La carta recorre los sabores de la región con raciones tan populares como la tabla de quesos de Taramundi, fabes con almejas, tortillas variadas (incluida la icónica “tortilla Solleiro” con pimientos) y postres típicos, todo acompañado además por una selecta carta de vinos.
Abierta desde Semana Santa y durante todo julio y agosto, sin reserva previa, ofrece cocina de mediodía y noche, en un espacio accesible incluso para visitantes con mascotas. Su reconocimiento incluye dos Trisqueles de la Guía Michigrín 2014, certificado de excelencia de Tripadvisor en 2015 y haber sido finalista en el Concurso de Sidra de Gijón.
Una parada imprescindible para los que deseen saborear auténtica tradición oscoseaense.
El Castelo se ubica en una antigua casa de labranza de 1923, restaurada con materiales tradicionales como piedra, castaño y pizarra. Su comedor, con capacidad para 55 personas, ofrece un ambiente rústico y cálido, ideal para disfrutar de una comida tranquila. Además, cuenta con una amplia finca y terraza exterior, perfecta para los días soleados.
Casa Jano es un restaurante en Vegadeo que ofrece una experiencia culinaria basada en la cocina asturiana tradicional, destacando por su parrilla y platos elaborados con productos locales de calidad.
Ubicado en el pintoresco muelle de Castropol, este restaurante ofrece una experiencia gastronómica que combina la tradición marinera con una cocina de calidad. Su ambiente acogedor y su privilegiada ubicación junto a la ría del Eo lo convierten en una parada ideal para los amantes de los sabores del mar.
Casa Vicente es un restaurante con más de 80 años de historia, gestionado por la tercera generación de la familia fundadora . Ubicado en una antigua casa de labranza de 1923, restaurada con materiales tradicionales como piedra, castaño y pizarra, ofrece una experiencia gastronómica que combina tradición y calidad.
Acogedor y con marcado sabor tradicional, este restaurante ofrece una experiencia auténtica y sin artificios, ideal para quienes valoran la cocina casera en un entorno tranquilo. Su ambiente familiar y cercano lo convierte en un lugar muy apreciado tanto por visitantes como por locales.
Situado en la tranquila villa marinera de Figueras, este albergue ofrece una experiencia acogedora y funcional para peregrinos y viajeros. Su ubicación estratégica, a solo 2 km de Ribadeo y cerca de las playas de Arnao y Penarronda, lo convierte en una parada ideal en el Camino del Norte.

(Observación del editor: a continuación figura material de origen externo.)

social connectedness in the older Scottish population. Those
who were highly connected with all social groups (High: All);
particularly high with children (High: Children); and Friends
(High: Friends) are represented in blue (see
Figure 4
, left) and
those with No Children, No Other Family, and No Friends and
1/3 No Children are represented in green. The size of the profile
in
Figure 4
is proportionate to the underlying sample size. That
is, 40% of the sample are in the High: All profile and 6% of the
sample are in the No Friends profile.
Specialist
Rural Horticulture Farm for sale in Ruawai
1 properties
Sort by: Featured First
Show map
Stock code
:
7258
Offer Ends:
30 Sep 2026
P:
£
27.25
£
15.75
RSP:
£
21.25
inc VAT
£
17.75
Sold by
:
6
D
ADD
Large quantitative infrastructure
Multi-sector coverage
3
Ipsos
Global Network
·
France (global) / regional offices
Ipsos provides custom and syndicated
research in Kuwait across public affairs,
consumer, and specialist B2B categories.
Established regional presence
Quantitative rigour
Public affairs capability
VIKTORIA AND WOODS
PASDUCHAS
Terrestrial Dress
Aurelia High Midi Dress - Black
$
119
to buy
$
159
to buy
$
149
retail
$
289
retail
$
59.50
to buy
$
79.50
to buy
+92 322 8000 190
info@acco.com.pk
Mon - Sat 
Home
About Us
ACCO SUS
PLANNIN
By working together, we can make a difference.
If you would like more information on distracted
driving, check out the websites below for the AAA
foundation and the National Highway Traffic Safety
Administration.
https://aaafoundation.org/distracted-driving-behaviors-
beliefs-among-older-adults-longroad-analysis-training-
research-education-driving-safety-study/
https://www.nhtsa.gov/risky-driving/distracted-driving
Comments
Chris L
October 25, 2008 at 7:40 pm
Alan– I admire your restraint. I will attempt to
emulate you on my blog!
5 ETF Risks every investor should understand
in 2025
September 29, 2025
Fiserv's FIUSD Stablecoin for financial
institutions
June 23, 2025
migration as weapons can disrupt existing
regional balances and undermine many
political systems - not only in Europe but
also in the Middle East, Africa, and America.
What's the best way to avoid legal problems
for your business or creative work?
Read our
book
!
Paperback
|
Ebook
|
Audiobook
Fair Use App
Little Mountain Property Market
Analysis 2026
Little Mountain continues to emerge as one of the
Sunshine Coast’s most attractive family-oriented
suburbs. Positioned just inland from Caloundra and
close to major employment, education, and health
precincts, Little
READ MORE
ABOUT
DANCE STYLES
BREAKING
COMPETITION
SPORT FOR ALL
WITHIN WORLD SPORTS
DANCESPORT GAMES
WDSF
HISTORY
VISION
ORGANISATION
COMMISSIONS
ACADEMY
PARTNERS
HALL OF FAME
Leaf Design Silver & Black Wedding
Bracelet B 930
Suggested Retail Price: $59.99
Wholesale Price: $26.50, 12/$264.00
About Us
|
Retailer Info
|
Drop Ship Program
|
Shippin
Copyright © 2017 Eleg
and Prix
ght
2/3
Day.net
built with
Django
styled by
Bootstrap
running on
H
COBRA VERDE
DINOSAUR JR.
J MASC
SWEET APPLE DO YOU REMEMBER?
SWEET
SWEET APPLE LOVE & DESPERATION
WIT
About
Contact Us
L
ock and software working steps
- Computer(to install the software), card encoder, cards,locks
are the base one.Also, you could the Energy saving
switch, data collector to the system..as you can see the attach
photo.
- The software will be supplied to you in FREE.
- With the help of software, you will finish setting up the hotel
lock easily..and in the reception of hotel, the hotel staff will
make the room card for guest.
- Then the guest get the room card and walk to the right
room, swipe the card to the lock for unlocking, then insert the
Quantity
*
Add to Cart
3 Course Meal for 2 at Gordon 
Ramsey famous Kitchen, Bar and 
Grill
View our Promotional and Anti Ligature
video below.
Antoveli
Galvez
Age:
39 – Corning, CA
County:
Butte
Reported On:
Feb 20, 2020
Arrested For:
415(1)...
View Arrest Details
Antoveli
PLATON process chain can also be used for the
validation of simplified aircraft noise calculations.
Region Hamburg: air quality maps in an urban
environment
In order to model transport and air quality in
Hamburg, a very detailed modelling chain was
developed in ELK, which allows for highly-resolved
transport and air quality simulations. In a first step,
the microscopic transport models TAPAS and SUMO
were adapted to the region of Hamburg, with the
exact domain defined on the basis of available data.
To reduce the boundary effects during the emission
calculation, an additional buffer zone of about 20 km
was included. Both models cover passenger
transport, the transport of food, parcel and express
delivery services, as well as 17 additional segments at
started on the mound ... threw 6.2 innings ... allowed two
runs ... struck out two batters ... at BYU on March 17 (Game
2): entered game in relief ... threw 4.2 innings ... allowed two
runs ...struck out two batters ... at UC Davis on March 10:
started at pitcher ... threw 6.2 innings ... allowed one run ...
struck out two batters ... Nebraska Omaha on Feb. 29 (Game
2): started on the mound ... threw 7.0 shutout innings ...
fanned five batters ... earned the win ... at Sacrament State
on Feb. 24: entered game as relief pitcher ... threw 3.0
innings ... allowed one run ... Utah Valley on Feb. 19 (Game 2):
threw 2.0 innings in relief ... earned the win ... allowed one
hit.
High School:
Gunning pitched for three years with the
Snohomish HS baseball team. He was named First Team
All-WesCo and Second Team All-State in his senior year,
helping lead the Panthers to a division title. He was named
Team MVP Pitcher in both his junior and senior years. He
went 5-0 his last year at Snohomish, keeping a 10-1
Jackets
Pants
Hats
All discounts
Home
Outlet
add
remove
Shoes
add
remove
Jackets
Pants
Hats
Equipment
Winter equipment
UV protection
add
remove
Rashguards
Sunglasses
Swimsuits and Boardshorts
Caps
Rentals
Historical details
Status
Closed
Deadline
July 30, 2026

Con su arena dorada y aguas limpias, ofrecen un entorno tranquilo y pintoresco, ideal para relajarse y disfrutar del sol. La playa de Penarronda, en particular, destaca por sus amplios espacios y sus impresionantes formaciones rocosas que emergen al bajar la marea. Estas playas invitan a pasear por sus alrededores y disfrutar de sus vistas espectaculares.